▶ [PASSAGE PROVIDED]:
——————

Our physical attraction to hot bodies is real, according to UC Berkeley physicists.
To be clear, they’re not talking about sexual attraction to a "hot” human body.
But the researchers have shown that a glowing object actually attracts atoms, contrary to what most people - physicists included - would guess.
The tiny effect is much like the effect a laser has on an atom in a device called optical tweezers, which are used to trap and study atoms, a discovery that led to the 1997 Nobel Prize in Physics shared by former UC Berkeley professor Steven Chu, now at Stanford, Claude Cohen-Tannoudji and William D. Phillips.
Until three years ago, when a group of Austrian physicists predicted it, no one thought that regular light, or even just the heat given off by a warm object - the infrared glow you see when looking through night-vision goggles - could affect atoms in the same way.
UC Berkeley physicists, who are expert at measuring minute forces using atom interferometry, designed an experiment to check it out. When they measured the force exerted by the so-called blackbody radiation from a warm tungsten cylinder on a cesium atom, the prediction was confirmed.

——————

▶ [EXTRACTED INFORMATION]:
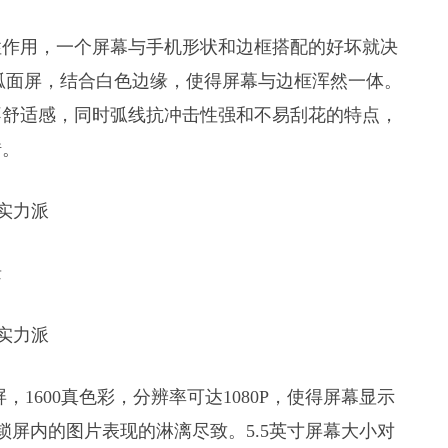
性作用，一个屏幕与手机形状和边框搭配的好坏就决
.5D弧面屏，结合白色边缘，使得屏幕与边框浑然一体。
人不舒适感，同时弧线抗冲击性强和不易刮花的特点，
错。
缘
示屏，1600真色彩，分辨率可达1080P，使得屏幕显示
锁屏内的图片表现的淋漓尽致。5.5英寸屏幕大小对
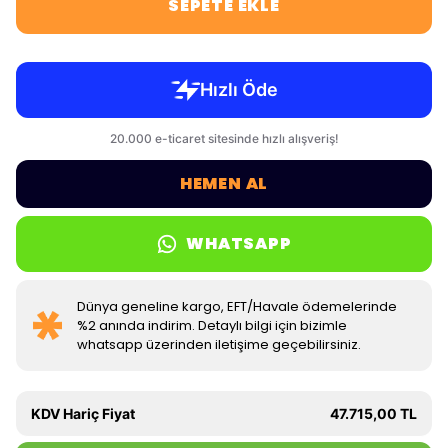
SEPETE EKLE
HEMEN AL
WHATSAPP
Dünya geneline kargo, EFT/Havale ödemelerinde
%2 anında indirim. Detaylı bilgi için bizimle
whatsapp üzerinden iletişime geçebilirsiniz.
KDV Hariç Fiyat
47.715,00 TL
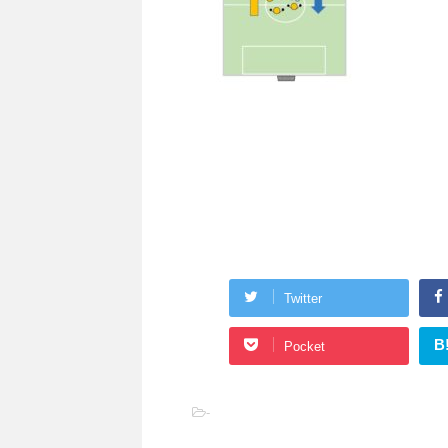
Twitter
B
Pocket
-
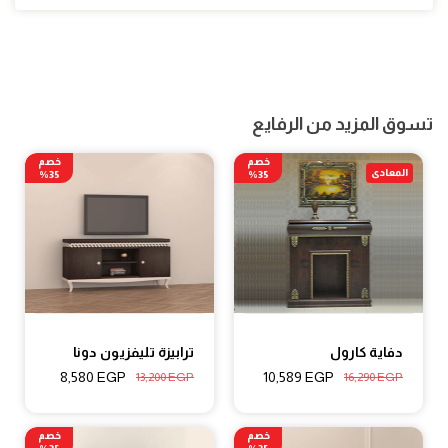
تسوق المزيد من الرفايع
خصم
خصم
المعادى
35%
35%
دفاية كارول
ترابيزة تليفزيون دونا
8,580
EGP
10,589
EGP
13,200
EGP
16,290
EGP
خصم
خصم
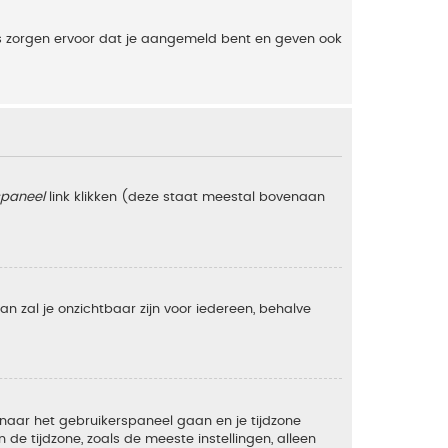
es zorgen ervoor dat je aangemeld bent en geven ook
spaneel
link klikken (deze staat meestal bovenaan
 dan zal je onzichtbaar zijn voor iedereen, behalve
e naar het gebruikerspaneel gaan en je tijdzone
e tijdzone, zoals de meeste instellingen, alleen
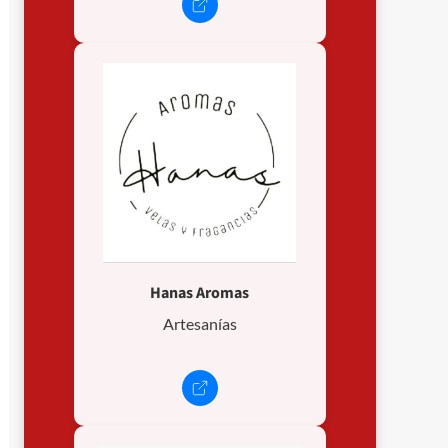
Hanas Aromas
Artesanías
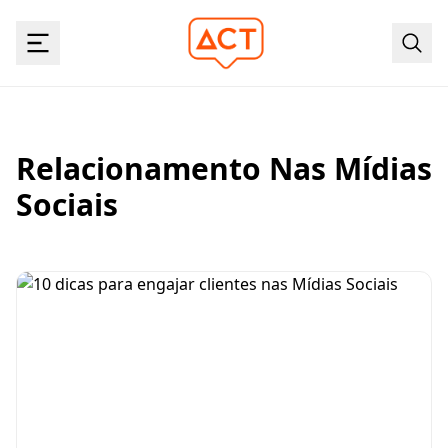
Relacionamento Nas Mídias
Sociais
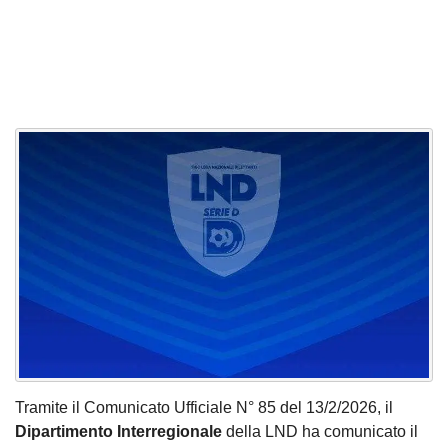
Tramite il Comunicato Ufficiale N° 85 del 13/2/2026, il
Dipartimento Interregionale
della LND ha comunicato il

——————

▶ [TO DO]:
1. Copy the passage on hot objects attracting atoms word for word, beginning at the words "Until three years" and stopping after "prediction was confirmed.".
2. Summarize the passage on hot objects attracting atoms in two sentences.

▶ [RESPONSE LIST]:
1.
Until three years ago, when a group of Austrian physicists predicted it, no one thought that regular light, or even just the heat given off by a warm object - the infrared glow you see when looking through night-vision goggles - could affect atoms in the same way.
UC Berkeley physicists, who are expert at measuring minute forces using atom interferometry, designed an experiment to check it out. When they measured the force exerted by the so-called blackbody radiation from a warm tungsten cylinder on a cesium atom, the prediction was confirmed.

2. UC Berkeley physicists have shown that a glowing object attracts atoms, a tiny effect much like the one a laser has on an atom in optical tweezers. By measuring the force that blackbody radiation from a warm tungsten cylinder exerted on a cesium atom, they confirmed a prediction Austrian physicists had made three years ago.